Seth Herd comments on Dream, Truth, & Good

Seth Herd 25 Feb 2025 6:36 UTC
LW: 3 AF: 1
0
AF
I really like this general diretion of work: suggestions for capabilities that would also help with understanding and controlling network behavior. That would in turn be helpful for real alignment of network-based AGI. Proposing dual-use capabilities advances seems like a way to get alignment ideas actually implemented. That’s what I’ve done in System 2 Alignment, although that’s also a prediction about what developers might try for alignment by default.
Whether the approach you outline here would work is an empirical question, but it sounds likely enough that teams might actually put some effort into it. Preprocessing data to identify authors and similar categories wouldn’t be that hard.
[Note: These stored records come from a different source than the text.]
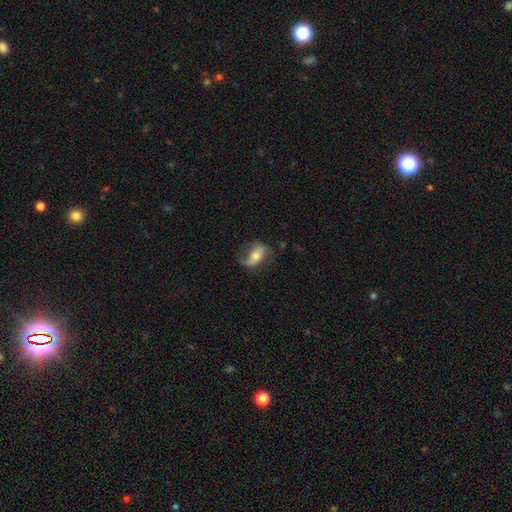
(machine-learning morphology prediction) smooth-or-featured: featured or disk: 54% | smooth: 38% | star or artifact: 7%
  disk-edge-on: no: 93% | yes: 7%
    bar: no: 46% | weak: 31% | strong: 23%
    has-spiral-arms: yes: 81% | no: 19%
    bulge-size: moderate: 61% | small: 26% | large: 9% | none: 3% | dominant: 2%
  merging: none: 53% | minor disturbance: 26% | major disturbance: 20% | merger: 2%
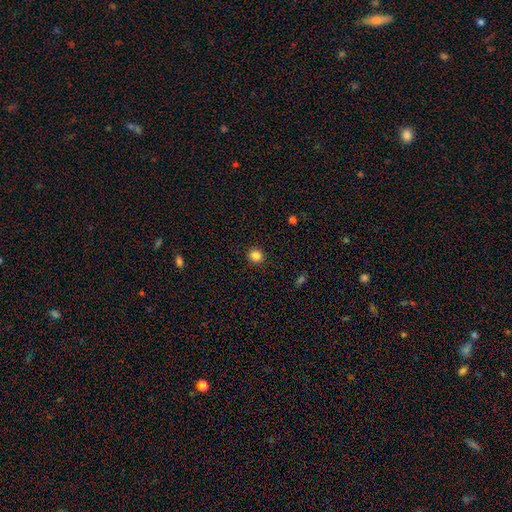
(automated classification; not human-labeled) Overall: smooth (84%). How rounded: round (87%). Merging: none (92%).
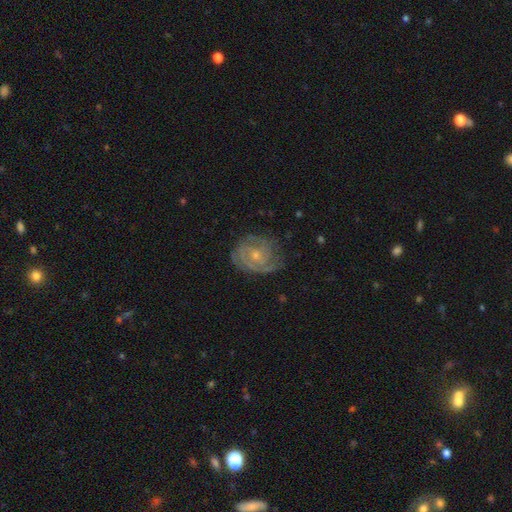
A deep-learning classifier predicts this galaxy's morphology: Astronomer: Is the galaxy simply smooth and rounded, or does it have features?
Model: featured or disk — 84%.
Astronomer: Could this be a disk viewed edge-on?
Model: no — 98%.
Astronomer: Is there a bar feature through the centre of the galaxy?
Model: no — 71%.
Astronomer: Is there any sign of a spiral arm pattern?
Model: yes — 95%.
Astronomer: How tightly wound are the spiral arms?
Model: tight — 68%.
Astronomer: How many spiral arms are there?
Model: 2 — 36% (runner-up: 3, 25%).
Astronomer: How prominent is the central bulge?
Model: small — 60% (runner-up: moderate, 36%).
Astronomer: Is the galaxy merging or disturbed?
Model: none — 71%.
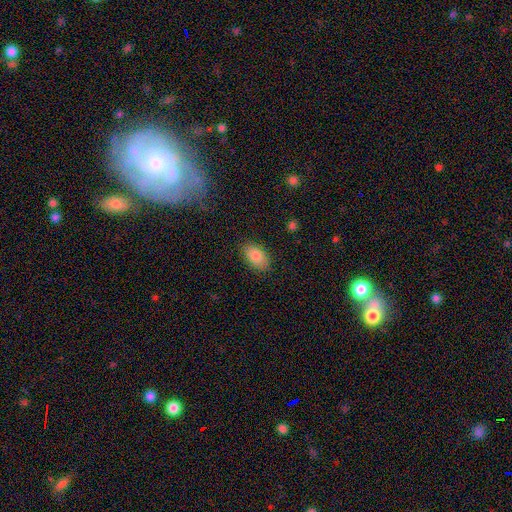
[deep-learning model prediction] This is clearly a smooth galaxy (85%). How rounded: clearly in between (92%). Merging: clearly none (85%).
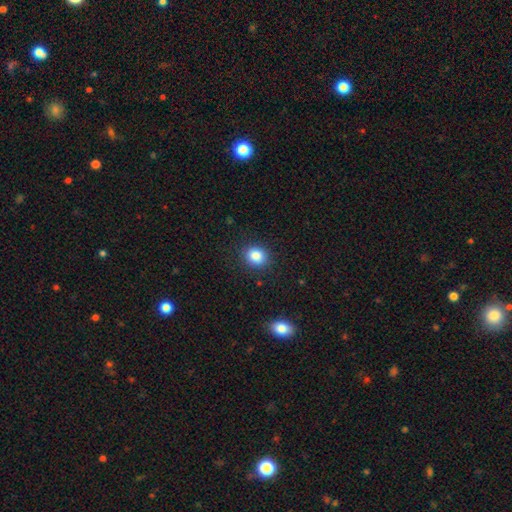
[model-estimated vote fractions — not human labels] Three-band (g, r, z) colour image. It shows a smooth galaxy with no disk features (84%) that is round (73%). Merging: none (88%).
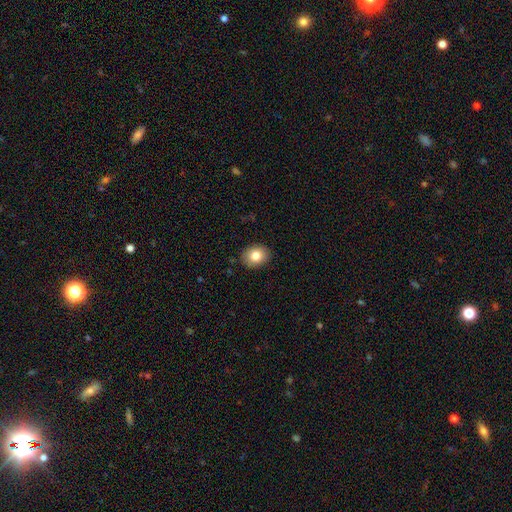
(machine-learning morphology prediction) This is clearly a smooth galaxy (82%). How rounded: possibly in between (53%). Merging: clearly none (88%).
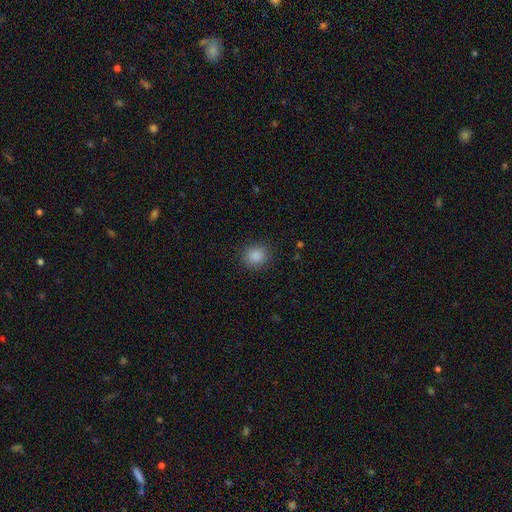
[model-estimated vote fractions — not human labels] Overall: smooth (87%). How rounded: round (82%). Merging: none (89%).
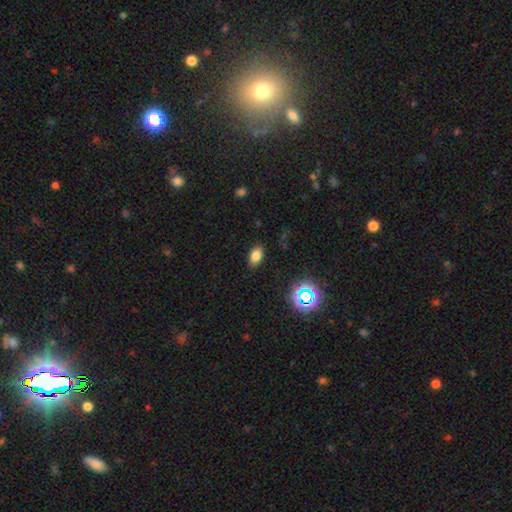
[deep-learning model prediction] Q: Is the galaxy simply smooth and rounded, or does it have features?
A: smooth — 77%.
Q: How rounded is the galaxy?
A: in between — 89%.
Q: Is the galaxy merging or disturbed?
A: none — 86%.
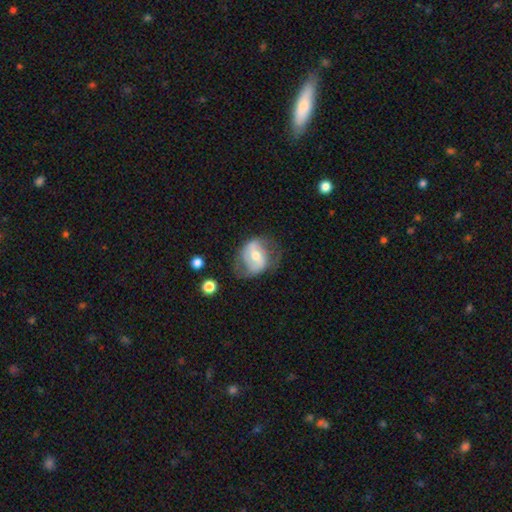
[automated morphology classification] Q: Smooth or featured?
A: featured or disk (66%); runner-up: smooth (27%)
Q: Edge-on disk?
A: no (96%); runner-up: yes (4%)
Q: Bar?
A: weak (41%); runner-up: strong (34%)
Q: Spiral arms?
A: yes (74%); runner-up: no (26%)
Q: Bulge size?
A: moderate (64%); runner-up: small (28%)
Q: Merging?
A: none (55%); runner-up: minor disturbance (27%)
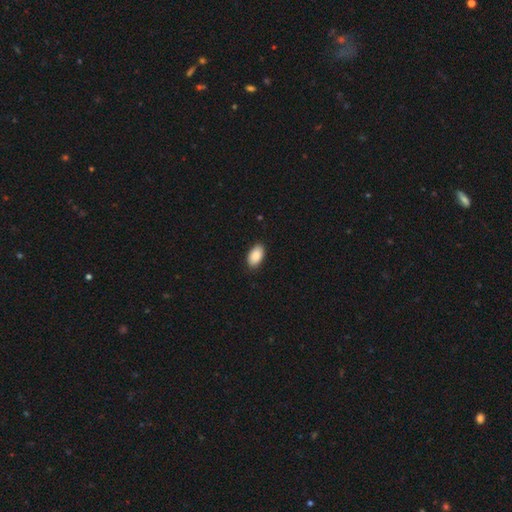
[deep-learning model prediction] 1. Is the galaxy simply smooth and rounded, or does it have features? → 90% smooth, 6% star or artifact, 4% featured or disk.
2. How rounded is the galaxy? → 95% in between, 3% round, 2% cigar-shaped.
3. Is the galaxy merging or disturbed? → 88% none, 9% minor disturbance, 2% major disturbance, 1% merger.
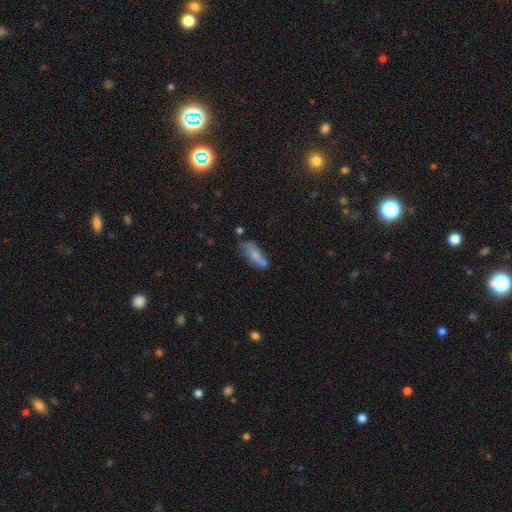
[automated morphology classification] Smooth or featured?
  - smooth: 69% *
  - featured or disk: 23%
  - star or artifact: 9%
How rounded?
  - in between: 62% *
  - cigar-shaped: 35%
  - round: 3%
Merging?
  - none: 47% *
  - minor disturbance: 28%
  - merger: 14%
  - major disturbance: 11%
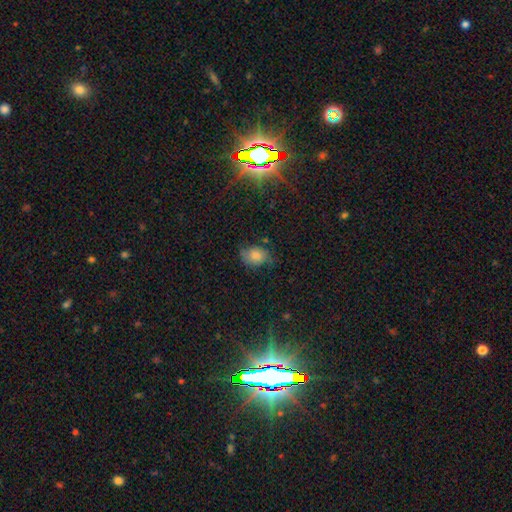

This helps with the problem Nate Soares characterized as making cognition aimable at all—having AI pursue one coherent goal, (separately from worrying about whether you can direct that “goal slot” toward something that actually works). I think that’s the alignment issue you’re addressing (along with slop potentially leading to bad AI-assisted alignment). I briefly describe the LLM agent alignment part of that issue in Seven sources of goals in LLM agents.
I hope I’m reading you right about why you think reducing AI slop would help with alignment.
- abramdemski 25 Feb 2025 15:17 UTC
  LW: 2 AF: 2
  0
  AF Parent
  Yeah, this is effectively a follow-up to my recent post on anti-slop interventions, detailing more of what I had in mind. So, the dual-use idea is very much what I had in mind.